Environ 12,2 millions de téléspectateurs en moyenne ont regardé dimanche soir sur M6 la victoire de l'Espagne contre l'Argentine en finale de la Coupe du monde de football.
Environ 12,2 millions de téléspectateurs en moyenne ont regardé dimanche soir sur M6 la victoire de l'Espagne contre l'Argentine en finale de la Coupe du monde de football, soit près de deux fois moins que pour la finale perdue par la France quatre ans plus tôt au Qatar, selon des chiffres de Médiamétrie publiés lundi.
Cette finale remportée par la "Roja" (1-0 après prolongation) fait aussi moins bien que la demi-finale victorieuse de l'Espagne contre la France (2-0), meilleure audience de l'année 2026 avec 20,2 millions de téléspectateurs en moyenne. Elle reste aussi en dessous de l'audience du quart de finale France-Maroc (2-0), à 16 millions de téléspectateurs.
Diffusée à 21h00, la finale a réalisé une part d'audience de 59,2% pour M6. Le groupe M6 avait créé la surprise en mars 2024 en raflant les droits des Mondiaux 2026 et 2030 à TF1, diffuseur historique de la compétition, qui les jugeait trop onéreux. La chaîne a diffusé 54 matches sur les 104 du tournoi. Selon des chiffres parus dans la presse mais non confirmés, les droits lui ont coûté 120 millions d'euros pour le Mondial-2026.

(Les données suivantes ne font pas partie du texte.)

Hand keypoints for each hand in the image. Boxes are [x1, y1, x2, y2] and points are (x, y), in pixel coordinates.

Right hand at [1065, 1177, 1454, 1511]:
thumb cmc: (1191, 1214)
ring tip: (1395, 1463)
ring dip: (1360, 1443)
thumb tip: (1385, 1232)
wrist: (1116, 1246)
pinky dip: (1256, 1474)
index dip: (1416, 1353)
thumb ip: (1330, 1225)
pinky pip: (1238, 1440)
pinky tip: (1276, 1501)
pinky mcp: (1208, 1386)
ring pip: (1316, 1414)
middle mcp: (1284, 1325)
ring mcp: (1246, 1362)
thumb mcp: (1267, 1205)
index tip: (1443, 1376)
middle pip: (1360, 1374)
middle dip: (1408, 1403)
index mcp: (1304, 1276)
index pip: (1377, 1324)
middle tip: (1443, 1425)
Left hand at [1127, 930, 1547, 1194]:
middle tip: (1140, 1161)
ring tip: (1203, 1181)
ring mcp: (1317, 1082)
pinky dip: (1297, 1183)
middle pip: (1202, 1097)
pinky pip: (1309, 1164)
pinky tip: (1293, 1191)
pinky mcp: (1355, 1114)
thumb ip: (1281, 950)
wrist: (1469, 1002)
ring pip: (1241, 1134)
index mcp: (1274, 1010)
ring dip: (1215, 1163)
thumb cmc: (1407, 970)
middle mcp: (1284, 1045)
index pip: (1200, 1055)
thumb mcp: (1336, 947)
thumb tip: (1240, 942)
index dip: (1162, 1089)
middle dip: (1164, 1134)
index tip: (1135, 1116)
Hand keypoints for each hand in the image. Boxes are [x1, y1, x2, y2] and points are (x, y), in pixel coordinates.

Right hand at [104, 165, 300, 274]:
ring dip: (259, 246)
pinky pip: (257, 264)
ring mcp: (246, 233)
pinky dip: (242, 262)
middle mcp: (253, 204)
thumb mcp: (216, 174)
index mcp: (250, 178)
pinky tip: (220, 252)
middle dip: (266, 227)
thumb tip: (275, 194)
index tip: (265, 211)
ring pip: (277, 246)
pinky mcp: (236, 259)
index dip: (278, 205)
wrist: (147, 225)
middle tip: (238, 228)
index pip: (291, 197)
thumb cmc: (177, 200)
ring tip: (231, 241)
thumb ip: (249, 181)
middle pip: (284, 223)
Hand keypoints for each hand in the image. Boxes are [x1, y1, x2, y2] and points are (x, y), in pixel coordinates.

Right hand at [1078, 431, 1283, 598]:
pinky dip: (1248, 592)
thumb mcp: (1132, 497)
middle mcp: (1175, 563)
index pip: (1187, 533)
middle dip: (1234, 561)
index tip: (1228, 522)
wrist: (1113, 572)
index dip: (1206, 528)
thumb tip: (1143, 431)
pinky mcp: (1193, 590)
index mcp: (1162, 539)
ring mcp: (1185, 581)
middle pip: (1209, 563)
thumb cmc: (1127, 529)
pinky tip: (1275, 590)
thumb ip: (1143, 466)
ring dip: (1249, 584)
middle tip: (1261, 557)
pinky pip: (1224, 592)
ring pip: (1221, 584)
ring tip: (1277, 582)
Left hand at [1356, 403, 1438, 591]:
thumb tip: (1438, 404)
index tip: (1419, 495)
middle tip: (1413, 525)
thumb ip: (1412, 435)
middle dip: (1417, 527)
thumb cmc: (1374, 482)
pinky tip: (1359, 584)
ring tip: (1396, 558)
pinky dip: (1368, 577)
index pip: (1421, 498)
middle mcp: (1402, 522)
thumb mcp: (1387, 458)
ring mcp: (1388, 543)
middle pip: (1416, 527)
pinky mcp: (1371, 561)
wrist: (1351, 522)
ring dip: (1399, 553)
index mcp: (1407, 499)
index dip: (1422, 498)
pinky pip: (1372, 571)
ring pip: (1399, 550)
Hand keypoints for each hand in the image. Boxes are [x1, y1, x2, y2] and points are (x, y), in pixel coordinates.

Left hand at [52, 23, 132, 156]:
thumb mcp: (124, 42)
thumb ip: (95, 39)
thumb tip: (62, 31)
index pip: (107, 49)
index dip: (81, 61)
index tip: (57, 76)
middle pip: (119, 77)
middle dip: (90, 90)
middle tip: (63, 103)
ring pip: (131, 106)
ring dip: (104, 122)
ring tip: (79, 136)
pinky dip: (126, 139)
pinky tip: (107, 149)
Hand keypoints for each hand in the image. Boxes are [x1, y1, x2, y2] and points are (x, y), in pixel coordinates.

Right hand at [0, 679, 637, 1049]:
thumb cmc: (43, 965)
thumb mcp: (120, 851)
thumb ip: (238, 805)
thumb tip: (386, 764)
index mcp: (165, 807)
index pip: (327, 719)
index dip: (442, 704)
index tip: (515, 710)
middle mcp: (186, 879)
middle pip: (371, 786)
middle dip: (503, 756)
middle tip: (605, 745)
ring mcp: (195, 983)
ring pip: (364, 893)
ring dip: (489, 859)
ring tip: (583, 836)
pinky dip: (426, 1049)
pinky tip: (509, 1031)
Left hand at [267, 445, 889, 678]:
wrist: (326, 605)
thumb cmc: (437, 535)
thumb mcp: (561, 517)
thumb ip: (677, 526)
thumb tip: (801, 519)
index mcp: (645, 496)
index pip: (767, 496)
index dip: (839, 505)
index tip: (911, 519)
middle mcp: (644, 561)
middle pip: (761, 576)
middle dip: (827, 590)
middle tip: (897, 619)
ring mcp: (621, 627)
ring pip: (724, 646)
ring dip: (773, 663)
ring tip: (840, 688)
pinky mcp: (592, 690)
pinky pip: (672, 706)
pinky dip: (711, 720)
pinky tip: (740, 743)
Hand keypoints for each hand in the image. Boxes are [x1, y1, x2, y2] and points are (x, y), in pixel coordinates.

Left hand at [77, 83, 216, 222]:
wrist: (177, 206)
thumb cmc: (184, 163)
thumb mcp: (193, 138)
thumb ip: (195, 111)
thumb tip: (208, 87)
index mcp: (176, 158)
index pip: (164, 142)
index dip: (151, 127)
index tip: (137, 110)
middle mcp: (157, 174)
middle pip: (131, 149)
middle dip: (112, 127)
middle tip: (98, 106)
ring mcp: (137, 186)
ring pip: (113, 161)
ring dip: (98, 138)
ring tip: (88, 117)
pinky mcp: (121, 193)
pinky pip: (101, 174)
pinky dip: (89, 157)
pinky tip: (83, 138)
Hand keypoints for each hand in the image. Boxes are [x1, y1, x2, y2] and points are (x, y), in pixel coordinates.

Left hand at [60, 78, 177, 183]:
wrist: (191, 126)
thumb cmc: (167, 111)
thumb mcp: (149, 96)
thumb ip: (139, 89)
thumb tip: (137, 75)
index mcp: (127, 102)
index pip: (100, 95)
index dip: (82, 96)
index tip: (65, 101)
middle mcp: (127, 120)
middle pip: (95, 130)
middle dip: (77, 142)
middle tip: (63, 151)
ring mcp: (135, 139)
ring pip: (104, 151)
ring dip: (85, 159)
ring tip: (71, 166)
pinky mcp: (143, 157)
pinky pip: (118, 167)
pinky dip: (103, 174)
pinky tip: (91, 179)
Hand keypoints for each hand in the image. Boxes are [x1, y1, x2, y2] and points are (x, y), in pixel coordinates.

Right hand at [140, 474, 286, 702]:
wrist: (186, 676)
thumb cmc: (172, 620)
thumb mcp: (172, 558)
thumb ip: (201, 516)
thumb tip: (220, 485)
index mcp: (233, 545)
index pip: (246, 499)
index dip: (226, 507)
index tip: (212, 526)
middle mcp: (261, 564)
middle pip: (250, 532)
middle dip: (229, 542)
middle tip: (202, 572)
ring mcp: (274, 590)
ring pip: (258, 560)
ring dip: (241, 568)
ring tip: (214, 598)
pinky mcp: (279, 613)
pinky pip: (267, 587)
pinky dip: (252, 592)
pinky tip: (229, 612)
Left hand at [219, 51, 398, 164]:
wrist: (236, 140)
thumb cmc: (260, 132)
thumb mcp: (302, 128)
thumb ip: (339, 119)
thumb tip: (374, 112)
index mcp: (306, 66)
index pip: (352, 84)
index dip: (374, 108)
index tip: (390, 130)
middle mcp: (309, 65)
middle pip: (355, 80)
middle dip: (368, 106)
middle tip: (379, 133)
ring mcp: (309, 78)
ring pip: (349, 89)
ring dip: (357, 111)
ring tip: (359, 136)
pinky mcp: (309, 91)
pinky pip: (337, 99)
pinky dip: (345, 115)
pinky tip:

"On perdra de l'argent sur cet événement, c'est clair"
La diffusion du Mondial-2026 a assuré de grosses audiences à M6, lui permettant de se classer troisième chaîne nationale en termes d'audience en juin en doublant France 3, ou de réaliser sa meilleure audience hebdomadaire du 29 juin au 5 juillet, depuis sa création en 1987.
"On perdra de l'argent sur cet événement, c'est clair", avait néanmoins concédé le PDG du groupe, David Larramendy, avant la compétition, faisant état d'un "contexte publicitaire" moins bon qu'il y a deux ans, quand les droits avaient été signés. Ses dirigeants ont aussi expliqué que la chaîne devra faire des économies sur les autres programmes pour amortir le Mondial.
Ces économies seront faites "en proposant un peu plus de rediffusions, en décalant la programmation de certains programmes ou en misant sur des productions moins coûteuses", a expliqué son directeur des programmes, Guillaume Charles, au journal Le Parisien.